Das Johlen des Publikums war nach dem Schuss in Schreien umgeschlagen, und während es zu den Ausgängen flüchtete, rannten die Studiomitarbeiter/innen wild im Kreis herum und rissen mit unkontrollierten Bewegungen den Rest der Stellwände, die Herr Baba verfehlt hatte, nieder. Den Kameras bot sich nun der unverhüllte Blick in die Studiokulissen auf ausgediente Bühnenbilder, alte Dekorationen und Gerümpel. Chaos! Der Produktionsleiter wunderte sich, dass die Kameras dieses Desaster übertrugen und ahnte, dass die Regisseurin in Schockstarre geraten war. Er bellte in sein Mikro: „Aus, aus!“, hastete in den Regieraum und drückte selbst den erlösenden Knopf. Die Sende-Automatik würde nun dafür sorgen, dass nach wenigen Sekunden Dunkelheit auf den Bildschirmen zu Hause ein Softporno anlief.
Nachdem keine weiteren Schüsse mehr gefallen waren, beruhigte sich das im Studio verbliebene Publikum, kurz danach auch das Personal. Nach ein paar Minuten wurde der Porno unterbrochen, und eine Ansagerin erschien auf den Bildschirmen, die um Verständnis für den Abbruch der Sendung ‚Verbotene Laber‘ bat.

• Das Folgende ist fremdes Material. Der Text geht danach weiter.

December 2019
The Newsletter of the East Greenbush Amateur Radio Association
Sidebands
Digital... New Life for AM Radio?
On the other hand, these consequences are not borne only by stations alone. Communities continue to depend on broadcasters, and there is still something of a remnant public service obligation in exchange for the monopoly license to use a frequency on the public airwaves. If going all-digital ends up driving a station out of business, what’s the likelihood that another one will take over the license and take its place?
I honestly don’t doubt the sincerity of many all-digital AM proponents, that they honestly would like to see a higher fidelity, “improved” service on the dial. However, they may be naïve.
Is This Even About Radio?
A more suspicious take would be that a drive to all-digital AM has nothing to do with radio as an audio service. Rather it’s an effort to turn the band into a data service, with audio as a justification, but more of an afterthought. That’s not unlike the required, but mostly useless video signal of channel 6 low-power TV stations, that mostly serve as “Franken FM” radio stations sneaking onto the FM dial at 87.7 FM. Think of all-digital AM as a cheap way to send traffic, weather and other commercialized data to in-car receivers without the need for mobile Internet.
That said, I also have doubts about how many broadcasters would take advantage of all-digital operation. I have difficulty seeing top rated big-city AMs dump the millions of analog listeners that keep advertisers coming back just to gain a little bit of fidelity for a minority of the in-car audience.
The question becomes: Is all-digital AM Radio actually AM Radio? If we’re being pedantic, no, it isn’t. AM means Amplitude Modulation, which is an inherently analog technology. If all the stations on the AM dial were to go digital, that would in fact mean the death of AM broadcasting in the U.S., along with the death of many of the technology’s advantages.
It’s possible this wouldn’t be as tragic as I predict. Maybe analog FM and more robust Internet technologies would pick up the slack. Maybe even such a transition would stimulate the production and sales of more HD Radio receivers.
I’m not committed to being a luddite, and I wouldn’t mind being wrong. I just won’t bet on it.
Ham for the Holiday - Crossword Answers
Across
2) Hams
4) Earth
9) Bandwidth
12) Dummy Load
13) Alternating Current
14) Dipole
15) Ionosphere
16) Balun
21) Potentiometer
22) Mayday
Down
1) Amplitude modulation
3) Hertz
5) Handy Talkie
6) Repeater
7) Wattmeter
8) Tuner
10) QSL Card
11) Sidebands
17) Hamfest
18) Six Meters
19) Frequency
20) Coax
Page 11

Ein Extremist – von welcher Seite wisse man noch nicht – hätte einen Schuss abgegeben. Durch den Schuss sei zwar niemand verletzt worden, doch ein Studiogast, die Feministin Alice Wunderland, stehe unter Schock, die Gewalt ihrer Rede hatte sie zutiefst bewegt. Der zweite Gast, Herr Ali Baba, wäre spurlos verschwunden, und es würde nach ihm gesucht. Der Moderator aber wäre wieder wohlauf. Die Polizei täte alles, den Fall vollständig aufzuklären. Die Einschaltquote hatte sich seit der Abgabe des Schusses verdoppelt.

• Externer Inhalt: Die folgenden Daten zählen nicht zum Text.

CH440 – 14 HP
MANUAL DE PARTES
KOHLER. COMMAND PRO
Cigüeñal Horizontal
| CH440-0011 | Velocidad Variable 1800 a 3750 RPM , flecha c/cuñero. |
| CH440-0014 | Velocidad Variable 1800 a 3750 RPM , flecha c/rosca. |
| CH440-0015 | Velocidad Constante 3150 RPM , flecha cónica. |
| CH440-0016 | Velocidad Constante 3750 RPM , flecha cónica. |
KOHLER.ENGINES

Mehr konnte man von einer Sendung nicht verlangen. Ja, Vico Stricher verstand es immer wieder, es auf den Punkt zu bringen. Er war einfach Klasse. Der Geschäftsleitung des Senders war klar, dass sie für die Werbeminuten nun noch mehr Geld würde abkassieren können, da dieser Vorfall weiteren Auftrieb in der Publikumsgunst bringen würde. Nachdem nun die Luft im Studio sogar bleihaltig geworden war, einigte man sich, von den Mehreinnahmen aus der Werbung eine Gefahrenzulage zum Honorar für Herrn Stricher zu genehmigen. Das hatte er verdient.